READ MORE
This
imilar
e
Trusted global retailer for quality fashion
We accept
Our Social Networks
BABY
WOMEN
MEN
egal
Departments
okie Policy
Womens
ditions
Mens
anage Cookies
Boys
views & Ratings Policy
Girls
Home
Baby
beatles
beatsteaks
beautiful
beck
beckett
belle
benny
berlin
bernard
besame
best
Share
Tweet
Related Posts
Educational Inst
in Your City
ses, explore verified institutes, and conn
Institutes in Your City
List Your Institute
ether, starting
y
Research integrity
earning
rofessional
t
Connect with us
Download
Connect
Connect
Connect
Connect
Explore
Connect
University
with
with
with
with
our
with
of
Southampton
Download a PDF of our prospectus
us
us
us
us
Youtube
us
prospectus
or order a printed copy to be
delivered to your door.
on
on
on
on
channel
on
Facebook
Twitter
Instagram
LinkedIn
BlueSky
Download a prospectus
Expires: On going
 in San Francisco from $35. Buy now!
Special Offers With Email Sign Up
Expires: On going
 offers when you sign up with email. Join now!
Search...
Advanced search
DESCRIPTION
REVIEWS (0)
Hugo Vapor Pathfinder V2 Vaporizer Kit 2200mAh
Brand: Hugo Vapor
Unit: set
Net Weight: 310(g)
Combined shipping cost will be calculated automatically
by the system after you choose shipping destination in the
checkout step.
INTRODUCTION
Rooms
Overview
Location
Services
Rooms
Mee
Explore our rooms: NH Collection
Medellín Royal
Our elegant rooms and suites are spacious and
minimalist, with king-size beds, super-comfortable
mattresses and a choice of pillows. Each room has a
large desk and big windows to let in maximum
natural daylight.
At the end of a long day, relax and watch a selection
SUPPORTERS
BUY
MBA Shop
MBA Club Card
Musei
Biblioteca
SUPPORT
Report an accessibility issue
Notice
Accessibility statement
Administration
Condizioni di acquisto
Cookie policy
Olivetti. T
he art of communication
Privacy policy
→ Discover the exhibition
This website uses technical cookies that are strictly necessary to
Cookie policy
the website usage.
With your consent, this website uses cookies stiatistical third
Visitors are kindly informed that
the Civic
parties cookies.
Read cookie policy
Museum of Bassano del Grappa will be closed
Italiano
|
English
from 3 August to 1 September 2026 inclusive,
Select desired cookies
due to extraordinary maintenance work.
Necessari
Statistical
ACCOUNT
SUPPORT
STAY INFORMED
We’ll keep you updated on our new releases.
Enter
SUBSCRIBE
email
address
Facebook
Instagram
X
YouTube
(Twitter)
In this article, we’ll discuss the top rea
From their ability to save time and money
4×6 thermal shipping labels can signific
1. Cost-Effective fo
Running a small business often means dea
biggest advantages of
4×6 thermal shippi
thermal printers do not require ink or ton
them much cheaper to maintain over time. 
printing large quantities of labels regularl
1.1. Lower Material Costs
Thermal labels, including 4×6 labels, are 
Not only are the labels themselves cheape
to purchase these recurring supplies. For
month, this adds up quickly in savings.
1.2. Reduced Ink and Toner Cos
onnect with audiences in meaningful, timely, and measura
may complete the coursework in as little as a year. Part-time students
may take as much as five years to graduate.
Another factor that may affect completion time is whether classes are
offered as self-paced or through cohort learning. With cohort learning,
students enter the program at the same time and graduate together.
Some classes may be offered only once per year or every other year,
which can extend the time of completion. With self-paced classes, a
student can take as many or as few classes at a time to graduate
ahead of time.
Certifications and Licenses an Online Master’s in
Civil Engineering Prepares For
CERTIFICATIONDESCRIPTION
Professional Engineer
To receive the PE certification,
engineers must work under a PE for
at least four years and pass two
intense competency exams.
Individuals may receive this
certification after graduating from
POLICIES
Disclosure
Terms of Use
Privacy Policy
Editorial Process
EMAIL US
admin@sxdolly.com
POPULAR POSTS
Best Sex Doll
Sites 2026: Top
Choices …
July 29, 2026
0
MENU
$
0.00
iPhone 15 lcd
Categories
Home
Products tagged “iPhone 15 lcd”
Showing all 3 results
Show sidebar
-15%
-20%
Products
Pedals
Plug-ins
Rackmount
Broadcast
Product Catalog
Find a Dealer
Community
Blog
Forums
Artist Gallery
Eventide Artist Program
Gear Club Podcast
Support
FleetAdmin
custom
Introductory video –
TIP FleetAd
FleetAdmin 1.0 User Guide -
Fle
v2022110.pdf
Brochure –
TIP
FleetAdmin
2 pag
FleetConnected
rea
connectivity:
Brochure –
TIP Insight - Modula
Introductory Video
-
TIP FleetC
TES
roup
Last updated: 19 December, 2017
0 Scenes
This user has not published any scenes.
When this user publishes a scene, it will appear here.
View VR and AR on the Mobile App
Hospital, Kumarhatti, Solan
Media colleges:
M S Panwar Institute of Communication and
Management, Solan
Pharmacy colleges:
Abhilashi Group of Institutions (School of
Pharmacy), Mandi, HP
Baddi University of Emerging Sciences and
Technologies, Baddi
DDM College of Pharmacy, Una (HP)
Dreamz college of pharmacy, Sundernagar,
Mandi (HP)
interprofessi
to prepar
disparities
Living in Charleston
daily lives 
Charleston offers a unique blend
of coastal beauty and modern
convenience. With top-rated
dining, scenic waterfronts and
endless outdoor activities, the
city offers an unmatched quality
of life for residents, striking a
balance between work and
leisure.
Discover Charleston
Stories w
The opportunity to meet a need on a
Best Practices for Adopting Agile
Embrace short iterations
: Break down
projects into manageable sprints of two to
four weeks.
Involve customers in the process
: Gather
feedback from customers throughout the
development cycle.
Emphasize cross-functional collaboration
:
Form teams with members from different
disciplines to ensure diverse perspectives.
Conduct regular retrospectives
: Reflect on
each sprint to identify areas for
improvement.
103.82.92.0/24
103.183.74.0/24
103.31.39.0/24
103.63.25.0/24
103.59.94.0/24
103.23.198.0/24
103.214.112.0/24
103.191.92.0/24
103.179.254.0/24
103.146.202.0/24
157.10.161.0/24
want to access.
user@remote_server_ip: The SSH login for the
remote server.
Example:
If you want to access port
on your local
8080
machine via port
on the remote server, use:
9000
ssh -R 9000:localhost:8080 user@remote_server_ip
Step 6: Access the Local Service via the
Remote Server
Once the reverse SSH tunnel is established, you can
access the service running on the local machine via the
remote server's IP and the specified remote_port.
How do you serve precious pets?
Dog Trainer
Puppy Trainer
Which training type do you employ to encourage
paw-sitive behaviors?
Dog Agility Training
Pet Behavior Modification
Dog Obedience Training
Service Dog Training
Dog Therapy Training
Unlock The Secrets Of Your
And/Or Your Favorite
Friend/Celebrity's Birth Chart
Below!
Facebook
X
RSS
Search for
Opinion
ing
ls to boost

Task statement — Starting at the line with "TIP Insight - Modula" and ending at the line with "daily lives", print each line of the listing above exactly, with no other lines.

Answer space —
TIP Insight - Modula
Introductory Video
-
TIP FleetC
TES
roup
Last updated: 19 December, 2017
0 Scenes
This user has not published any scenes.
When this user publishes a scene, it will appear here.
View VR and AR on the Mobile App
Hospital, Kumarhatti, Solan
Media colleges:
M S Panwar Institute of Communication and
Management, Solan
Pharmacy colleges:
Abhilashi Group of Institutions (School of
Pharmacy), Mandi, HP
Baddi University of Emerging Sciences and
Technologies, Baddi
DDM College of Pharmacy, Una (HP)
Dreamz college of pharmacy, Sundernagar,
Mandi (HP)
interprofessi
to prepar
disparities
Living in Charleston
daily lives 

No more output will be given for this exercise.